An ex-Toyota engineer’s vision to rewild concrete jungles. By adapting a Japanese reforestation method, Afforestt has planted hundreds of thousands of native trees in urban India and beyond, creating dense, self-sustaining forests on tiny plots of land.
India’s cities have grown rapidly, often at the cost of green cover. But through Afforestt, co-founder Shubhendu Sharma has pioneered a way to reverse that trend – planting hyper-dense forests that grow ten times faster than usual. The story began in 2008. Shubhendu was working in a Toyota factory in Karnataka when legendary botanist Akira Miyawaki came to show the factory staff how to plant a self-sustaining forest on factory grounds. Enthralled, Shubhendu volunteered to help and even planted a 300-tree garden in his yard. When that experiment flourished within a year, he realised the method’s potential and quit Toyota in 2011 to start Afforestt – a “for-profit social enterprise” dedicated to creating natural, maintenance-free forests.
Afforestt uses an accelerated version of the Miyawaki method: it starts with intensive soil analysis and amendments (using local biomass like city compost) and then plants dozens of native species close together. This approach replicates a young mature forest. A small urban site (say 1000 sq. ft.) can sprout into a dense micro-forest in a few years. Such forests are rich in biodiversity and sequester carbon efficiently, even as they thrive on rainwater alone. The process is labour-intensive at first, but the payoff is a wild-like forest that requires no upkeep.

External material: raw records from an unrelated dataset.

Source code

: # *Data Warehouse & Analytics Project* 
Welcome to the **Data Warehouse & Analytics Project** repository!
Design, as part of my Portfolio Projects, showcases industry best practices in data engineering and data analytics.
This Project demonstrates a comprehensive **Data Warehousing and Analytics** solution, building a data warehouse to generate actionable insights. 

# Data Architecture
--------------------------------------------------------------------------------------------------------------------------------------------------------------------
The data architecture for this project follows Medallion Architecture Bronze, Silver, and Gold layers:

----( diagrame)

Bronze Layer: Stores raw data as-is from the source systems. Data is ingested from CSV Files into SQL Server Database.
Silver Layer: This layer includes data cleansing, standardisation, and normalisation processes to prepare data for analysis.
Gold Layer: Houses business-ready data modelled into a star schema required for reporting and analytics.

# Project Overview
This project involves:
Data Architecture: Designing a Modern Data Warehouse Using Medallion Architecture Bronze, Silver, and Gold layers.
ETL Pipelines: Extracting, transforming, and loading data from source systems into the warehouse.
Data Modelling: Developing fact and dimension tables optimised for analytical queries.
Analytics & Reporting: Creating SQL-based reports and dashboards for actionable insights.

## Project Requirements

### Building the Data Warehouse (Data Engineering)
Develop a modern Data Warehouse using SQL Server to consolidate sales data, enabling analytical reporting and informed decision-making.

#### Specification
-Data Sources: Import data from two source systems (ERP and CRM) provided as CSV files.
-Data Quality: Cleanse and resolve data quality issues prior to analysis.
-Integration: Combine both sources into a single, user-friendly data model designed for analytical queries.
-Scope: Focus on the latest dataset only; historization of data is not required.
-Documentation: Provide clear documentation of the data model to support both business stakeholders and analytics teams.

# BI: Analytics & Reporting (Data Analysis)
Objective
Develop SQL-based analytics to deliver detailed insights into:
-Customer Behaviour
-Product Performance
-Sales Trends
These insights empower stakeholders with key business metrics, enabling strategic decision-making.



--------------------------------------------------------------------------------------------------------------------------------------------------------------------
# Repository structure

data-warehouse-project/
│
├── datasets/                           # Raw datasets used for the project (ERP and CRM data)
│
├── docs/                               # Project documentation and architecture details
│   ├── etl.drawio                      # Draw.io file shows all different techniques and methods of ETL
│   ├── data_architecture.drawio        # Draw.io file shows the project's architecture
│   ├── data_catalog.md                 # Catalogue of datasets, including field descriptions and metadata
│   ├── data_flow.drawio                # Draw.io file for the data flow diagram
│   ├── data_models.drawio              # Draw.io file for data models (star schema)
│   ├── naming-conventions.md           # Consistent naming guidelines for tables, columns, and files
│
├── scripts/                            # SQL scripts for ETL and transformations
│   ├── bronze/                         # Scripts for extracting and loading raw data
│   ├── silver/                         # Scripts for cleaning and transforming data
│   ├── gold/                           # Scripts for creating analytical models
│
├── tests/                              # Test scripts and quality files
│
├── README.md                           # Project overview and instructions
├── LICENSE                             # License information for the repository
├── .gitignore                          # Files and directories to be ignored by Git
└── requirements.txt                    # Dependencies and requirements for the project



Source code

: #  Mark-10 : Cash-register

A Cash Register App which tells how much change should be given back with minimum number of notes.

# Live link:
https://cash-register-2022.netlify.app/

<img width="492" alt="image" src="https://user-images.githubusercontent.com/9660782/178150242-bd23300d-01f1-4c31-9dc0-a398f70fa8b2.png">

Since its founding, Afforestt’s impact has been global. By 2020, it had “planted over 450,000 trees in 144 tiny, fast-growing forests in 50 cities around the world,” according to reports. Projects have included a public forest in Delhi, rooftop gardens, corporate campuses, and schoolyards. In Indian cities alone, Afforestt has created dozens of such “mini-forests” – transforming asphalt patches into self-seeding green havens. And the concept has spread: cities in 10 countries now host these tiny forests. The result is tangible: in one backyard experiment, Shubhendu observed a 5°C drop in midday temperature under the canopy, plus a rush of birds taking residence.
Afforestt’s growth has drawn international attention. Shubhendu was named an Ashoka Fellow for social entrepreneurship, and media outlets like TED and Bloomberg have featured his work. In India, state governments (e.g. West Bengal) have started adopting Miyawaki projects after seeing Afforestt’s success. Community testimonials echo the data: residents report cooler air, cleaner soil, and a sense of restored nature. By converting neglected spaces into “oxygen factories”, Afforestt tackles climate change and urban heat together. As Shubhendu says, it’s not enough to plant a single type of tree – we must recreate entire ecosystems so forests can sustain themselves. Through Afforestt, dense urban forests are no longer a distant dream but a scalable reality.
Today, Afforestt continues its mission in India and abroad. It trains gardeners and volunteers in the method, offers DIY planting kits, and consults with cities wanting more greenery. In a world losing 10 million hectares of forest each year, Afforestt’s work shows how even tiny plots – schools, temples, apartment blocks – can become livable forests. Every sapling planted carries Shubhendu’s founding belief: that by amplifying nature’s processes, we can quickly regenerate green cover and heal the planet.